Smallscale yellowfin
- Conservation status: Least Concern (IUCN 3.1)

Scientific classification
- Kingdom: Animalia
- Phylum: Chordata
- Class: Actinopterygii
- Order: Cypriniformes
- Suborder: Cyprinoidei
- Family: Xenocyprididae
- Genus: Plagiognathops Berg, 1907
- Species: P. microlepis
- Binomial name: Plagiognathops microlepis (Bleeker, 1871)
- Synonyms: Genus Plagiognathus Dybowski, 1872; Species Xenocypris microlepis Bleeker, 1871; Plagiognathus jelskii Dybowski, 1872;

= Smallscale yellowfin =

- Authority: (Bleeker, 1871)
- Conservation status: LC
- Synonyms: Plagiognathus Dybowski, 1872, Xenocypris microlepis Bleeker, 1871, Plagiognathus jelskii Dybowski, 1872
- Parent authority: Berg, 1907

Species of fish

The smallscale yellowfin (Plagiognathops microlepis) is a species of freshwater ray-finned fish belonging to the family Xenocyprididae, the East Asian minnows or sharpbellies. This species is found from the southern part of the Amur drainage systems, including the Ussuri and Lake Khanka, and along the major river drainages of China south to the Xi River in southwestern China and northern Viet Nam. The smallscale yellowfin has a maximum published total length of 70 cm.
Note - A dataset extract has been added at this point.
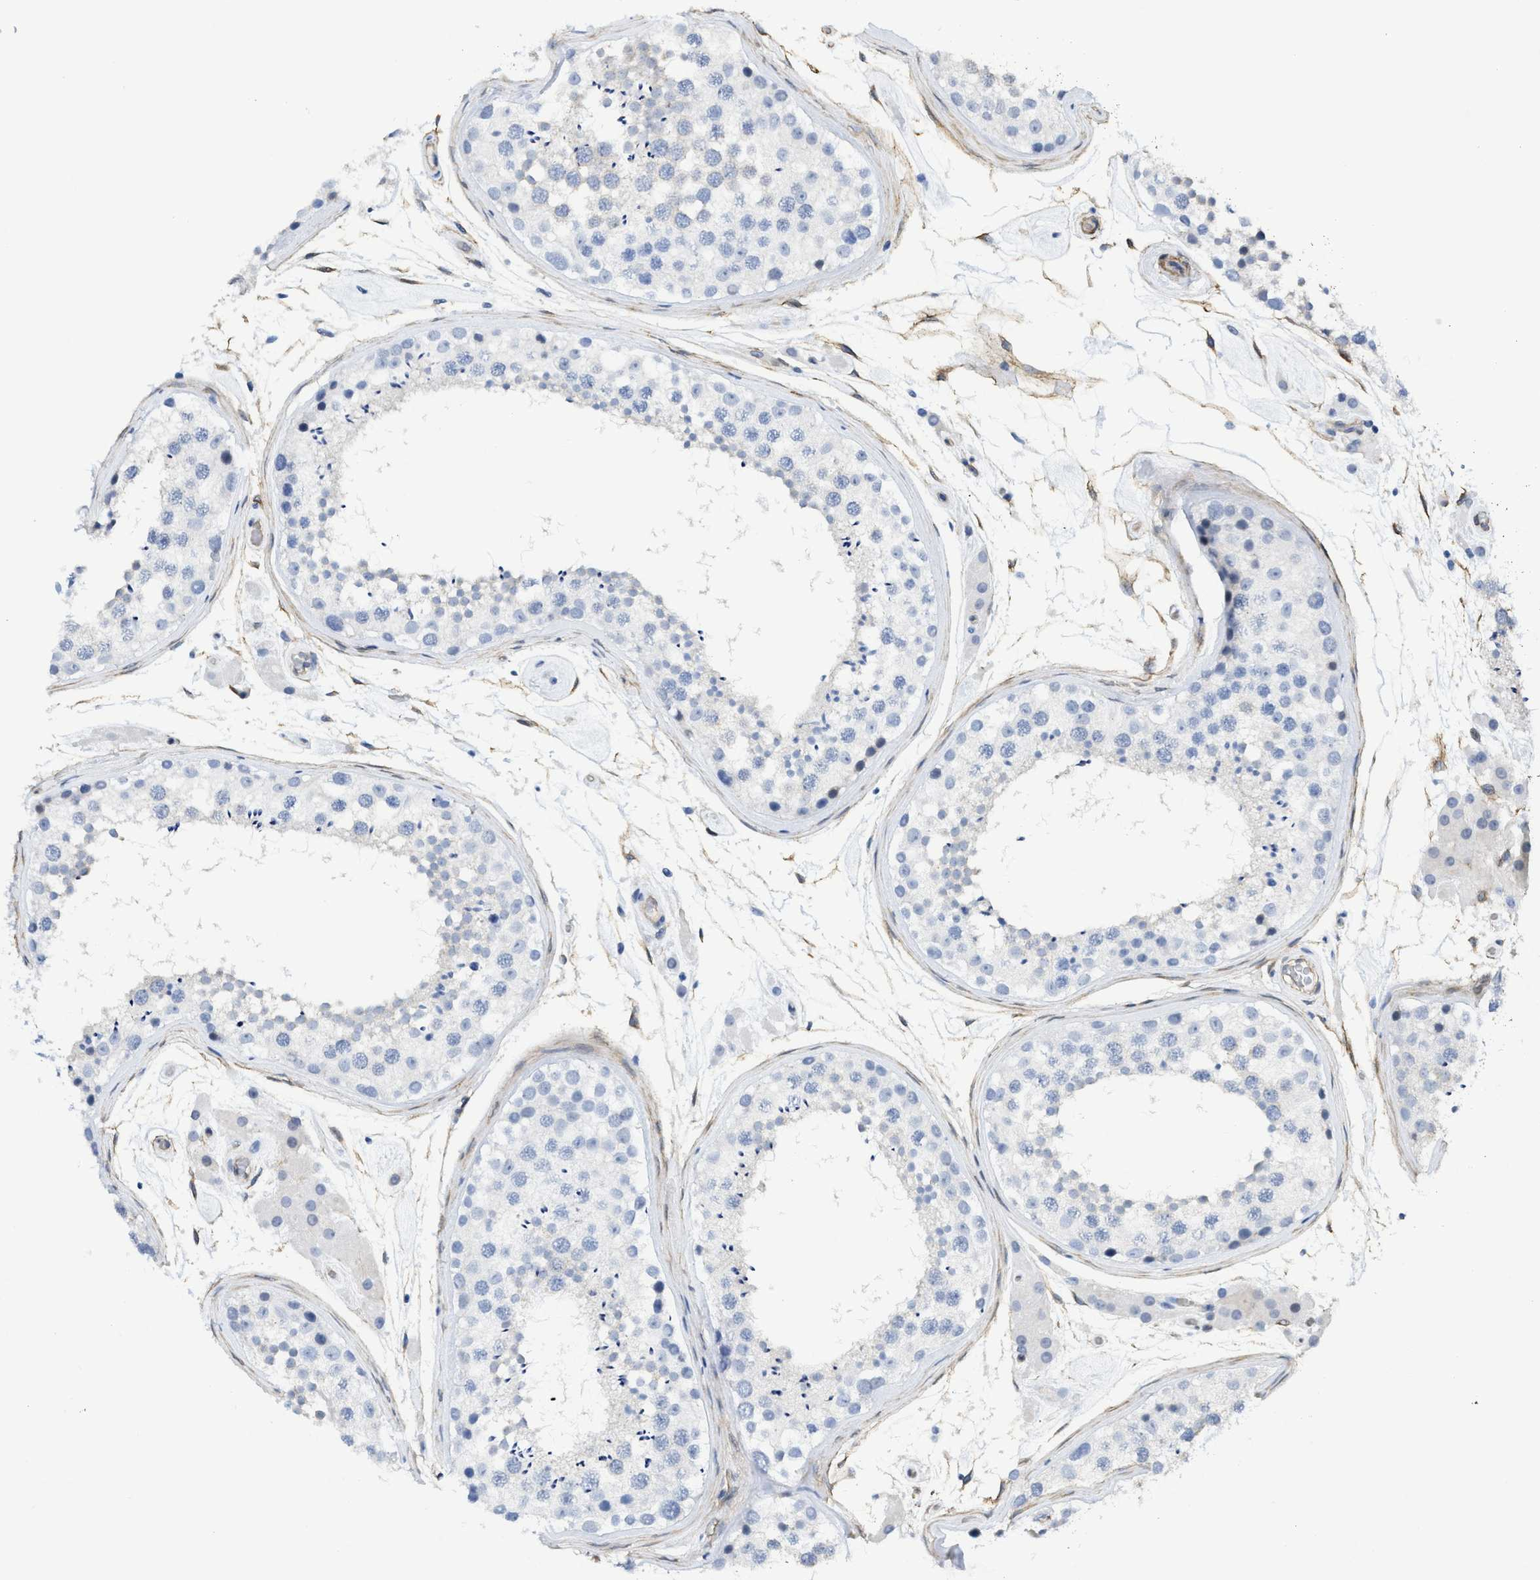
{"staining": {"intensity": "negative", "quantity": "none", "location": "none"}, "tissue": "testis", "cell_type": "Cells in seminiferous ducts", "image_type": "normal", "snomed": [{"axis": "morphology", "description": "Normal tissue, NOS"}, {"axis": "topography", "description": "Testis"}], "caption": "Benign testis was stained to show a protein in brown. There is no significant staining in cells in seminiferous ducts.", "gene": "TUB", "patient": {"sex": "male", "age": 46}}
This species was first formally described in 1872 as Plagiognathus jelskii by the Polish naturalist and physician Benedykt Dybowski with its type locality given as Lake Khanka and the Ussuri River. Dybowski's genus name was objectively invalid as it was preoccupied by Plagiognathus Fieber, 1858 in Hemiptera and in 1907 Lev Berg proposed the genus name Plagiognathops for this taxon.